While consumers in the United States are facing very high 
prices for Taxol, some countries can benefit from the lower 
prices, by taking advantage of a competitive domestic 
market.  What the USTR is attempting to do in Argentina and 
elsewhere would enhance the BMS monopoly on this unpatented 
drug worldwide.  Moreover, Taxol is only one of many 
government-funded drug inventions which are subject to 
protectionist policies toward health registration data.
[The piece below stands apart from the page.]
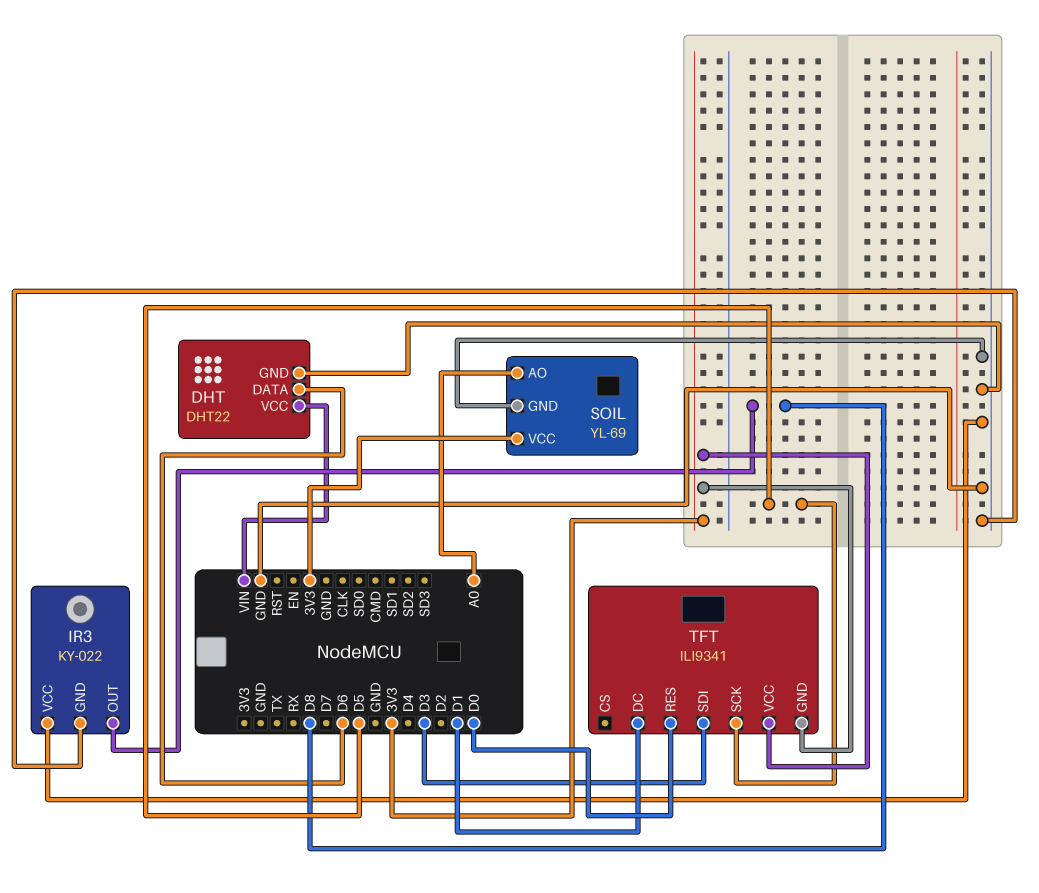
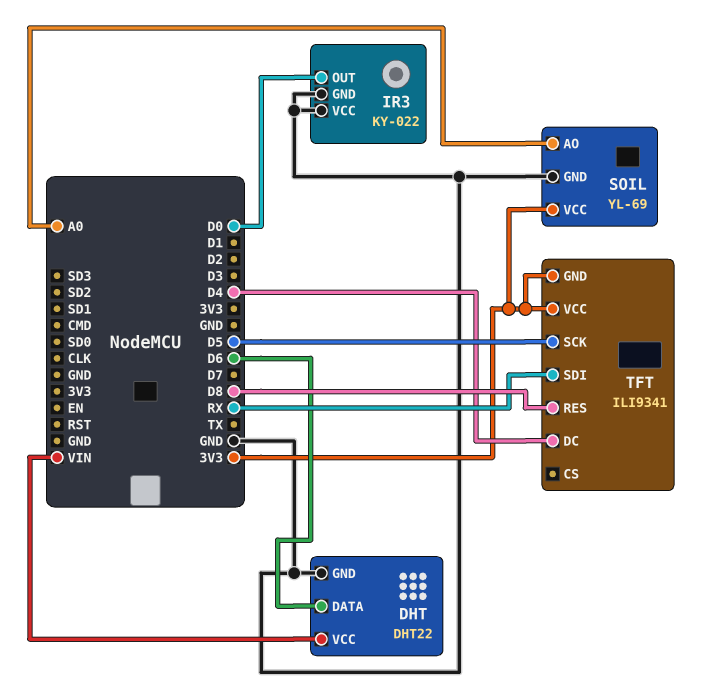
IR3 pin OUT: D8 -> D0
TFT pin DC: D1 -> D4
TFT pin RES: D0 -> D8
TFT pin SDI: D3 -> RX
2.	It Is Inappropriate To Punish Argentine Consumers For 
Legal Advocacy Efforts By Argentine Private Sector Domestic 
Drug Companies.

The January 15, 1997 statement by the USTR included the 
following statement:

In addition, Argentine pharmaceutical interests 
continue to work aggressively to frustrate our 
efforts to achieve improved intellectual property 
protection in other countries. As a result, the 
United States will with draw 50 percent of the 
duty-free trade benefits otherwise available to 
Argentina under the U.S. GSP program."  [Emphasis 
added]

We were surprised that USTR Charlene Barshefsky would openly 
base trade sanctions against the Argentine public on the 
actions of private sector Argentine drug companies.  Under 
this line of reasoning, countries abroad would be morally 
and legally justified linking sanctions to the political 
actions of U.S. firms.  This does not seem an approach that 
the U.S. government wants to legitimize, given the extensive 
political involvement worldwide by large U.S. firms.  The 
USTR should be instructed to withdraw this particular 
complaint. It is unseemly and hypocritical for the United 
States to object to the political actions by foreign private 
sector firms in this dispute over intellectual property 
rights, while PhRMA members have an enormous presence on 
these issues before WIPO, the WTO and virtually every 
national legislature on earth. PhRMA, which includes many 
foreign owned firms, lobbies the United States extensively, 
and countless other large U.S. and foreign firms lobby the 
United States on every conceivable government action.  And 
of course many of these firms are huge contributors to both 
the Democratic and the Republican parties in the United 
States. What is the Administration's point?  That only PhRMA 
is allowed to lobby the Argentine, Indian and U.S. 
governments?  

Other critics may note the irony that while the United 
States is criticized at home for failing to impose trade 
sanctions on countries that limit dissent, the USTR is 
seeking to impose trade sanctions in an effort to limit 
dissent in newly democratically inclined Argentina.

3.	Closing Comments

We urge your administration to withdraw the trade actions 
announced against Argentina on January 15, 1997.  We 
furthermore ask that the Clinton Administration appoint a 
special task force to reevaluate the U.S. positions in 
international trade negotiations as they relate to public 
health matters. 

As a precedent, we point to your commendable decision to 
reverse earlier administrations' record of blindly using 
trade policy to advance U.S. tobacco interests.  We urge you 
to extend the same insightful analysis to the public health 
matters which are at stake in policies concerning the 
pharmaceutical industry.  We have earlier written the USTR 
and met with USTR officials about similar concerns we have 
about the U.S. posture on trade issues that effect the 
public's health.  We are including as an attachment our 
October 9, 1996 letter to then USTR Mickey Kantor, his 
November 8, 1995 response, and the notes from a July 30, 
1996 meeting with several members of the USTR staff.  These 
and other materials are also available on the Internet at: 
http://www.essential.org/cpt/pharm/pharm.html.  Thank you 
for your attention to this important matter.

Sincerely,


Ralph Nader			
James Love, Consumer Project on Technology
Robert Weissman, Essential Information

[1] September 10 , 1991 letter to Representative Ron Wyden, reprinted in
U.S. House of Representatives, Committee on Small Business, Subcommittee
on Committee on Regulation, Business Opportunities and Energy, Exclusive
Agreements Between Federal Agencies and Bristol-Myers s Squibb Co. For
Drug Development: is the public interest protected?  July 29, 1991. 
Serial No. 102-35, 1st Session, 102nd Congress, pages 350-377.